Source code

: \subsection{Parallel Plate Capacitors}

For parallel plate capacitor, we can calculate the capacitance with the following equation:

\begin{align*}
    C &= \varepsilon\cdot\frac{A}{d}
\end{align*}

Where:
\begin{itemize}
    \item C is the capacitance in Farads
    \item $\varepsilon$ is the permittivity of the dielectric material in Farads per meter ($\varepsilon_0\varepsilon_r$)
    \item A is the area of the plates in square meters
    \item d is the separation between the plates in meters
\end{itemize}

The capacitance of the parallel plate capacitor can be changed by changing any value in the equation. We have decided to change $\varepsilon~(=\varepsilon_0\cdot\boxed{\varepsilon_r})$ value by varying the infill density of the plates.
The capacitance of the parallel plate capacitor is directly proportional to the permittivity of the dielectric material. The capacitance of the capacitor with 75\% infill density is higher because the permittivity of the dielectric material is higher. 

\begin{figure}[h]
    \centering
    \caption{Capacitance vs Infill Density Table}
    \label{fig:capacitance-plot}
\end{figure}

#####

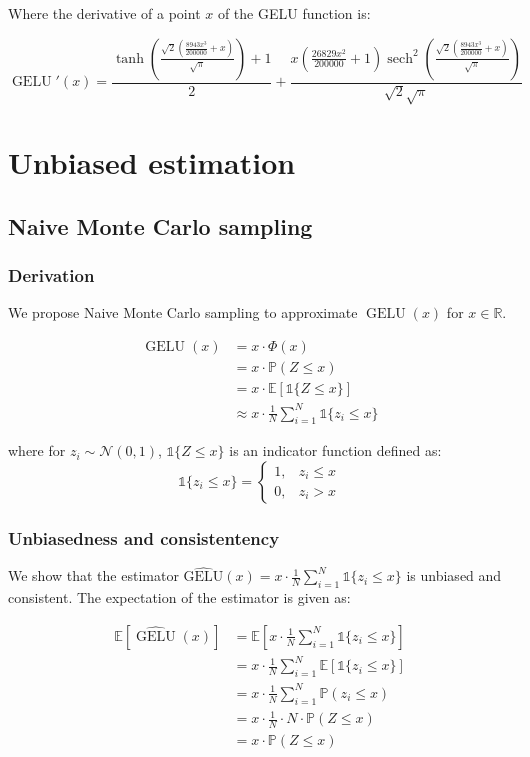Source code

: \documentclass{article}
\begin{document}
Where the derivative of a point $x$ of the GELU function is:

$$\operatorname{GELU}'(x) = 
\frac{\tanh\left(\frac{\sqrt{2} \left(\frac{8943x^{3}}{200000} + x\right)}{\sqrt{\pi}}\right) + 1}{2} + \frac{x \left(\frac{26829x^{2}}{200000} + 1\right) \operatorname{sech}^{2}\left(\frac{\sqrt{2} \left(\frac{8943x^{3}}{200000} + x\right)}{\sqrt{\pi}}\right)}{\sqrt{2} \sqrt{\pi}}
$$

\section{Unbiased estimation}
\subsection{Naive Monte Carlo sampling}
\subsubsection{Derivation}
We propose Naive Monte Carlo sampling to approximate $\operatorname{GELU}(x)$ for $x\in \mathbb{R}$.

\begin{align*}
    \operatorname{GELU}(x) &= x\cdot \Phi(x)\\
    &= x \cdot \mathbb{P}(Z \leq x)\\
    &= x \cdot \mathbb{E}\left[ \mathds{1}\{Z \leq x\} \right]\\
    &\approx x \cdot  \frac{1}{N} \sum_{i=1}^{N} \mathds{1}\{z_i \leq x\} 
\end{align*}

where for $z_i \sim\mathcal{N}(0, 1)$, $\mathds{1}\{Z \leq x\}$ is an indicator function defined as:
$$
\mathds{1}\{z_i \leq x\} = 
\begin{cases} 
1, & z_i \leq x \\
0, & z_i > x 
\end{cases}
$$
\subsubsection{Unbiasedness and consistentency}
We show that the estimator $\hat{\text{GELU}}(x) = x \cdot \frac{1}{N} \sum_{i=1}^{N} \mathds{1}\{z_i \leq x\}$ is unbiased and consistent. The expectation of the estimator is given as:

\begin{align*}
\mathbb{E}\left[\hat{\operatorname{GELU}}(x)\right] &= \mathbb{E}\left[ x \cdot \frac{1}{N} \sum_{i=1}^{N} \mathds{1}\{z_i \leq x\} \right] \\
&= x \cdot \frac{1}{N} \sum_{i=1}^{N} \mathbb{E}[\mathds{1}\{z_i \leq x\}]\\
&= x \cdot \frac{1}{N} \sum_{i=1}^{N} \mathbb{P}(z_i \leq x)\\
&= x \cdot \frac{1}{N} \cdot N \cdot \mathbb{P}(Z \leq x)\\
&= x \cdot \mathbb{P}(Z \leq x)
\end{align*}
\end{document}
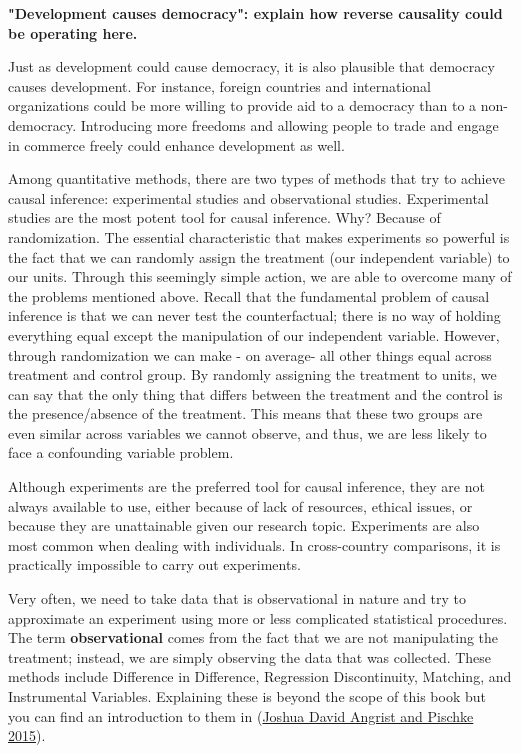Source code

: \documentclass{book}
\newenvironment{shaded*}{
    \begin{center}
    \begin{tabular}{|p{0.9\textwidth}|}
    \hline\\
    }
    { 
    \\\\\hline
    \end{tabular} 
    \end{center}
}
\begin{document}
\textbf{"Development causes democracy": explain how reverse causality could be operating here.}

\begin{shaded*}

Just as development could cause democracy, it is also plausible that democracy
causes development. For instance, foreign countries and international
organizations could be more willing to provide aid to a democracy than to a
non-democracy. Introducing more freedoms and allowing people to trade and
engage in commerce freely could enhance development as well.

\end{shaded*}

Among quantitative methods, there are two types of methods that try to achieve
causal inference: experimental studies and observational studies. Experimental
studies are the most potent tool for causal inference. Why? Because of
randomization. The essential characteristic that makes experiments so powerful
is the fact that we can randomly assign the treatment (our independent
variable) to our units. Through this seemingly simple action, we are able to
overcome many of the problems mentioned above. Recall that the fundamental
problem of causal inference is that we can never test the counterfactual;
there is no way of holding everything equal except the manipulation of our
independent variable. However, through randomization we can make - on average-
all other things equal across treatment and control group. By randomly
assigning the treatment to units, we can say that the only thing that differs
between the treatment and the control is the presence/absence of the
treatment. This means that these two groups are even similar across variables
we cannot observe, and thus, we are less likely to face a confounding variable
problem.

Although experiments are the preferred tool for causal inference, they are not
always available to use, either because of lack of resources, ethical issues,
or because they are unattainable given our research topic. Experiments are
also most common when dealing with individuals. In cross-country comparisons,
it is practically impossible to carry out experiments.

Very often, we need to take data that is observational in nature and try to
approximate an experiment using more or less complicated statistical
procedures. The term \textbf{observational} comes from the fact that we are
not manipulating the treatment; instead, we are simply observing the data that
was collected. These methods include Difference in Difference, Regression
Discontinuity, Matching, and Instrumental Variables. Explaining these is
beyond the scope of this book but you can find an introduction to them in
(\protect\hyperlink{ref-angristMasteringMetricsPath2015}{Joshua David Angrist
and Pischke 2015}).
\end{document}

#####

TRY IT:
The answer should be a single number: how many lines of the entries hold "across".

RESPONSE TO THE TASK:
2